— TASK DATA —
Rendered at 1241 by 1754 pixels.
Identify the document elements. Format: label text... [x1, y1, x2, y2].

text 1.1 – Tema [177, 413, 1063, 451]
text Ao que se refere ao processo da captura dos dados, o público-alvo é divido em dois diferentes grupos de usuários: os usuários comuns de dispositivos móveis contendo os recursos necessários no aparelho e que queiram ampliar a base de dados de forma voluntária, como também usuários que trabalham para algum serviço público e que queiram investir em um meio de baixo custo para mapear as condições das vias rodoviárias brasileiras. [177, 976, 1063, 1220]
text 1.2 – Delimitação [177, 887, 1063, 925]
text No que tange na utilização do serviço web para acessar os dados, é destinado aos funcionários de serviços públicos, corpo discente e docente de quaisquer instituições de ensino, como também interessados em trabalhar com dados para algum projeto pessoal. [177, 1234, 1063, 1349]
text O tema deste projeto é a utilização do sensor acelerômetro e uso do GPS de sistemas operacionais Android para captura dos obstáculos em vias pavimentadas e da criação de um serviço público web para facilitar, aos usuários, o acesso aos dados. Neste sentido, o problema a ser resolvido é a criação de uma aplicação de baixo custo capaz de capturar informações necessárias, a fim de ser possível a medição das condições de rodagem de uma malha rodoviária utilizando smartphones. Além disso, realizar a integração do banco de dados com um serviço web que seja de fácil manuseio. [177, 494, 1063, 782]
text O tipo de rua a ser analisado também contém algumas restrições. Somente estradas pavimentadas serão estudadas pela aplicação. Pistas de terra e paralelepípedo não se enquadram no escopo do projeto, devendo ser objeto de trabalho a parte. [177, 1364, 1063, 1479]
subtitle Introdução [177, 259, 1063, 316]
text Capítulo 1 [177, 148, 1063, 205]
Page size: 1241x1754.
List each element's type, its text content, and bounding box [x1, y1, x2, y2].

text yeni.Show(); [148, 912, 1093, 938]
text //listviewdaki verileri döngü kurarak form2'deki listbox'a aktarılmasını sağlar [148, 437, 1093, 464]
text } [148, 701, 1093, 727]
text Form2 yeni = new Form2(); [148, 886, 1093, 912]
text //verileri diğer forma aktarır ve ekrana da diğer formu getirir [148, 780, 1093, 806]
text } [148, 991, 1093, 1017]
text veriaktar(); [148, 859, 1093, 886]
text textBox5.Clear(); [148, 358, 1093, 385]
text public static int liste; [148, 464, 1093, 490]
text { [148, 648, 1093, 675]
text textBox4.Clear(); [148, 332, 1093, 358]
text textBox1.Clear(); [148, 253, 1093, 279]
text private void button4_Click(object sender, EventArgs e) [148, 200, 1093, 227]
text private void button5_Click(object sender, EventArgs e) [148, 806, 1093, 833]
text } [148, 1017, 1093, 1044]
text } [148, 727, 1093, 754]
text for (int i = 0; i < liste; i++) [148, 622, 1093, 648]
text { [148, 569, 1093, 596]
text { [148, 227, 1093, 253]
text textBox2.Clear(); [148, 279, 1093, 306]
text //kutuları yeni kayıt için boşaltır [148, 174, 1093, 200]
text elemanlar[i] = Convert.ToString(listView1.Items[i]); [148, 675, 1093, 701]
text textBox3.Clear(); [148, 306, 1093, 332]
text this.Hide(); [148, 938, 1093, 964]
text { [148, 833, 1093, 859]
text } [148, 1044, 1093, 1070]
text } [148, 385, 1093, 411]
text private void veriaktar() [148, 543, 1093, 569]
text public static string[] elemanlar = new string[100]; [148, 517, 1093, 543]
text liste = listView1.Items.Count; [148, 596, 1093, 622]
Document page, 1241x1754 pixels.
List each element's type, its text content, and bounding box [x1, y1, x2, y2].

— WORK REQUEST —
The response should reproduce every entry above exactly.

— COMPLETED EXERCISE —
Rendered at 1241 by 1754 pixels.
Identify the document elements. Format: label text... [x1, y1, x2, y2].

text 1.1 – Tema [177, 413, 1063, 451]
text Ao que se refere ao processo da captura dos dados, o público-alvo é divido em dois diferentes grupos de usuários: os usuários comuns de dispositivos móveis contendo os recursos necessários no aparelho e que queiram ampliar a base de dados de forma voluntária, como também usuários que trabalham para algum serviço público e que queiram investir em um meio de baixo custo para mapear as condições das vias rodoviárias brasileiras. [177, 976, 1063, 1220]
text 1.2 – Delimitação [177, 887, 1063, 925]
text No que tange na utilização do serviço web para acessar os dados, é destinado aos funcionários de serviços públicos, corpo discente e docente de quaisquer instituições de ensino, como também interessados em trabalhar com dados para algum projeto pessoal. [177, 1234, 1063, 1349]
text O tema deste projeto é a utilização do sensor acelerômetro e uso do GPS de sistemas operacionais Android para captura dos obstáculos em vias pavimentadas e da criação de um serviço público web para facilitar, aos usuários, o acesso aos dados. Neste sentido, o problema a ser resolvido é a criação de uma aplicação de baixo custo capaz de capturar informações necessárias, a fim de ser possível a medição das condições de rodagem de uma malha rodoviária utilizando smartphones. Além disso, realizar a integração do banco de dados com um serviço web que seja de fácil manuseio. [177, 494, 1063, 782]
text O tipo de rua a ser analisado também contém algumas restrições. Somente estradas pavimentadas serão estudadas pela aplicação. Pistas de terra e paralelepípedo não se enquadram no escopo do projeto, devendo ser objeto de trabalho a parte. [177, 1364, 1063, 1479]
subtitle Introdução [177, 259, 1063, 316]
text Capítulo 1 [177, 148, 1063, 205]
Page size: 1241x1754.
List each element's type, its text content, and bounding box [x1, y1, x2, y2].

text yeni.Show(); [148, 912, 1093, 938]
text //listviewdaki verileri döngü kurarak form2'deki listbox'a aktarılmasını sağlar [148, 437, 1093, 464]
text } [148, 701, 1093, 727]
text Form2 yeni = new Form2(); [148, 886, 1093, 912]
text //verileri diğer forma aktarır ve ekrana da diğer formu getirir [148, 780, 1093, 806]
text } [148, 991, 1093, 1017]
text veriaktar(); [148, 859, 1093, 886]
text textBox5.Clear(); [148, 358, 1093, 385]
text public static int liste; [148, 464, 1093, 490]
text { [148, 648, 1093, 675]
text textBox4.Clear(); [148, 332, 1093, 358]
text textBox1.Clear(); [148, 253, 1093, 279]
text private void button4_Click(object sender, EventArgs e) [148, 200, 1093, 227]
text private void button5_Click(object sender, EventArgs e) [148, 806, 1093, 833]
text } [148, 1017, 1093, 1044]
text } [148, 727, 1093, 754]
text for (int i = 0; i < liste; i++) [148, 622, 1093, 648]
text { [148, 569, 1093, 596]
text { [148, 227, 1093, 253]
text textBox2.Clear(); [148, 279, 1093, 306]
text //kutuları yeni kayıt için boşaltır [148, 174, 1093, 200]
text elemanlar[i] = Convert.ToString(listView1.Items[i]); [148, 675, 1093, 701]
text textBox3.Clear(); [148, 306, 1093, 332]
text this.Hide(); [148, 938, 1093, 964]
text { [148, 833, 1093, 859]
text } [148, 1044, 1093, 1070]
text } [148, 385, 1093, 411]
text private void veriaktar() [148, 543, 1093, 569]
text public static string[] elemanlar = new string[100]; [148, 517, 1093, 543]
text liste = listView1.Items.Count; [148, 596, 1093, 622]
Document page, 1241x1754 pixels.
List each element's type, its text content, and bounding box [x1, y1, x2, y2].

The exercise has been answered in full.